Exercises to complete =
1. Please translate this sentence from the excerpt on Los Angeles society into Spanish: "Danny Kaye and Jack Benny conduct concerts for the symphony."
2. Write the next few paragraphs of the excerpt on Los Angeles society, picking up after its final sentence.

Los Angeles society is much like the frog that wanted to inflate himself bigger than a bull. New York, San Francisco, Chicago, Detroit all have social leaders with recognizable names that stand for something in America and, in some cases, around the world. Los Angeles is different, for all its size. Outside our city limits, its “society” with few exceptions doesn’t mean much, primarily because our standard isn’t “Who are you?” but “How much have you got?”

In the early days Los Angeles socialites lent their gardens and exteriors of their houses to movie making on a business basis, donating proceeds to charity. But they didn’t invite picture people in to dine with them. The dividing line still exists, though it’s narrower than it used to be. For one thing, international leaders and celebrities don’t give a damn about Los Angeles society when they visit here. They want to meet and be entertained by the stars, because they give the best parties and are more fun to be with.

Now Sam Goldwyn mingles with Mrs. Norman Chandler and the music crowd since they’re both deeply involved in fund raising for the music center housing the Los Angeles Philharmonic and the San Francisco Opera Company. Danny Kaye and Jack Benny conduct concerts for the symphony. One that Danny did brought in $185,000. But movie people can no more get into the Los Angeles Country Club for either love or money than they could when Cecil De Mille battered in vain on its doors.

Harpo Marx, whom I adore, once told me he couldn’t understand why he couldn’t join a local country dub. “That’s easy,” was my reply. “You belong to a different club, where they don’t take in Christians. So in a way they’re sort of even.”

Records provided =
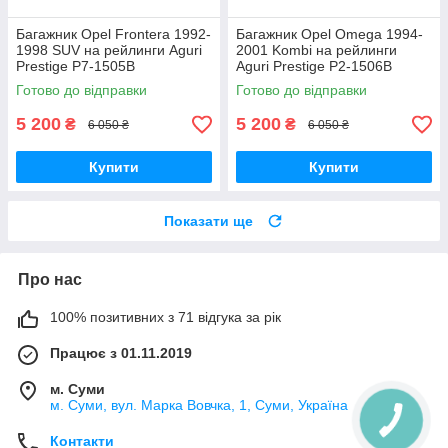
Багажник Opel Frontera 1992-
Багажник Opel Omega 1994-
1998 SUV на рейлинги Aguri
2001 Kombi на рейлинги
Prestige P7-1505B
Aguri Prestige P2-1506B
Готово до відправки
Готово до відправки
5 200
5 200
₴
₴
6 050 ₴
6 050 ₴
Купити
Купити
Показати ще
Про нас
100% позитивних з 71 відгука за рік
Працює з 01.11.2019
м. Суми
м. Суми, вул. Марка Вовчка, 1, Суми, Україна
Контакти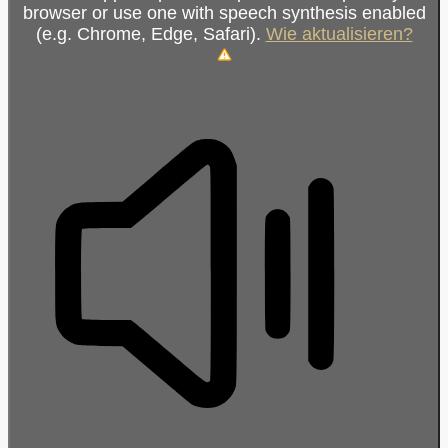
browser or use one with speech synthesis enabled
(e.g. Chrome, Edge, Safari).
Wie aktualisieren?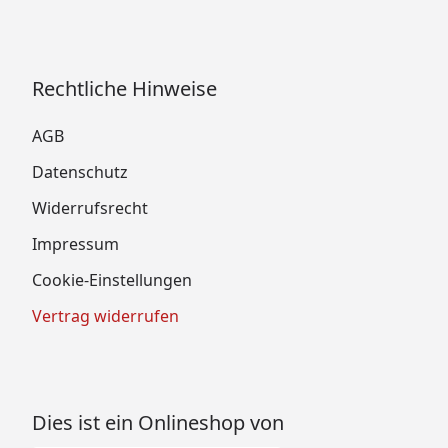
Rechtliche Hinweise
AGB
Datenschutz
Widerrufsrecht
Impressum
Cookie-Einstellungen
Vertrag widerrufen
Dies ist ein Onlineshop von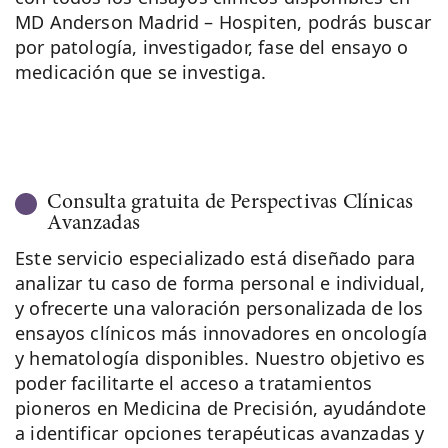
MD Anderson Madrid – Hospiten, podrás buscar
por patología, investigador, fase del ensayo o
medicación que se investiga.
Consulta gratuita de Perspectivas Clínicas
Avanzadas
Este servicio especializado está diseñado para
analizar tu caso de forma personal e individual,
y ofrecerte una valoración personalizada de los
ensayos clínicos más innovadores en oncología
y hematología disponibles. Nuestro objetivo es
poder facilitarte el acceso a tratamientos
pioneros en Medicina de Precisión, ayudándote
a identificar opciones terapéuticas avanzadas y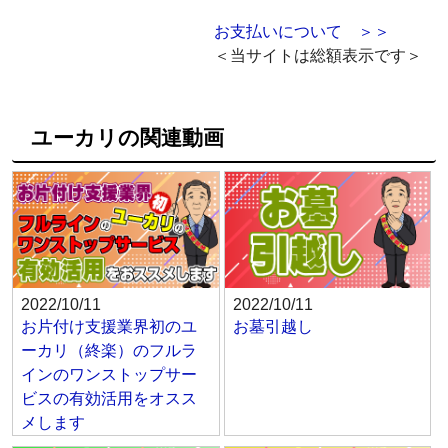
お支払いについて ＞＞
＜当サイトは総額表示です＞
ユーカリの関連動画
2022/10/11
2022/10/11
お片付け支援業界初のユ
お墓引越し
ーカリ（終楽）のフルラ
インのワンストップサー
ビスの有効活用をオスス
メします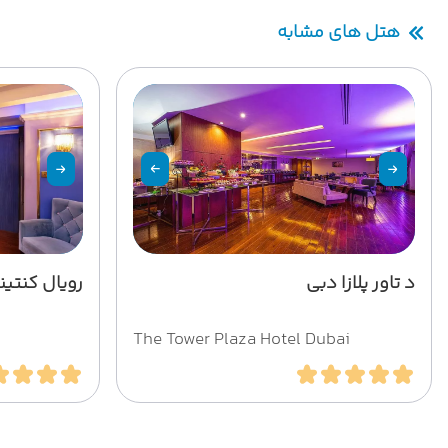
هتل های مشابه
د تاور پلازا دبی
رویال کنتین
The Tower Plaza Hotel Dubai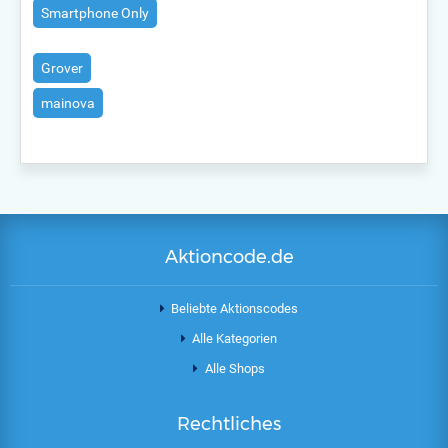
Smartphone Only
Grover
mainova
Aktioncode.de
Beliebte Aktionscodes
Alle Kategorien
Alle Shops
Rechtliches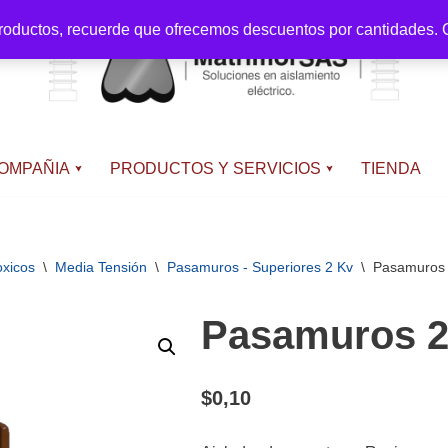
productos, recuerde que ofrecemos descuentos por cantidades. C
OMPAÑIA
PRODUCTOS Y SERVICIOS
TIENDA
oxicos
\
Media Tensión
\
Pasamuros - Superiores 2 Kv
\
Pasamuros 
Pasamuros 25
$
0,10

Results =
1. Danny Kaye y Jack Benny dirigen conciertos para la orquesta sinfónica.

2.
“I never thought of that,” said he. The following day, Eddie Mannix, a feisty Irishman, joined Harpo’s country club.

Generally speaking, Los Angeles society in the beginning would have nothing to do with the movie crowd; now the movie industry has little to do with Los Angeles society. In some cases the bar went up because they worked in movies, sometimes because they were Jews. Our town and every suburban Podunk across the nation have something in common with that prejudice.

Hollywood treats the subject simultaneously as a joke, a jinx, and a business risk. Sinatra and the Clan allow themselves the privilege of kidding each other as “wops” and “kikes” but protest publicly against racial discrimination. One comedy star doesn’t wince when men on his payroll refer to him as “Super-Jew.”

When Louis B. Mayer first saw Danny Thomas, who is a professional Lebanese, on a night-club stage, he liked everything about him except his looks. “I would put you under contract immediately,” he told Danny, “except you look too Jewish. I want you to have some surgery to straighten out your nose.”

He imagined it was doubt about the possible result that made Danny decline with thanks. “Well, then, I understand you have a brother. Here’s what we’ll do for you. We’ll have his nose done first as a sample.” He was amazed when that offer was turned down, too.

Because of his “lady complex,” I was approached by Louis, who begged me to get his daughters into our most private private school, whose principal was a friend of mine. There was no point in mincing words. “Mr. Mayer,” I said, “they don’t accept them.”

“But they’ll take my daughters,” he snapped. “Can’t you tell the head mistress how important I am?”

“It won’t do any good. You can’t win that one. They will not take Jews.” He had no choice but to accept the truth, no matter how disagreeable.

When Samuel Goldwyn was preparing Guys and Dolls, I heard he was talking about having Frank Sinatra play Nathan Detroit, the gambling man, brilliantly played by Sam Levene on Broadway. I bearded Samuel in his den. “Sinatra’s no more fitted for that part than I am. He’s a great entertainer, but not in that role. Nobody but nobody can play it like Sam Levene. Why don’t you get him?”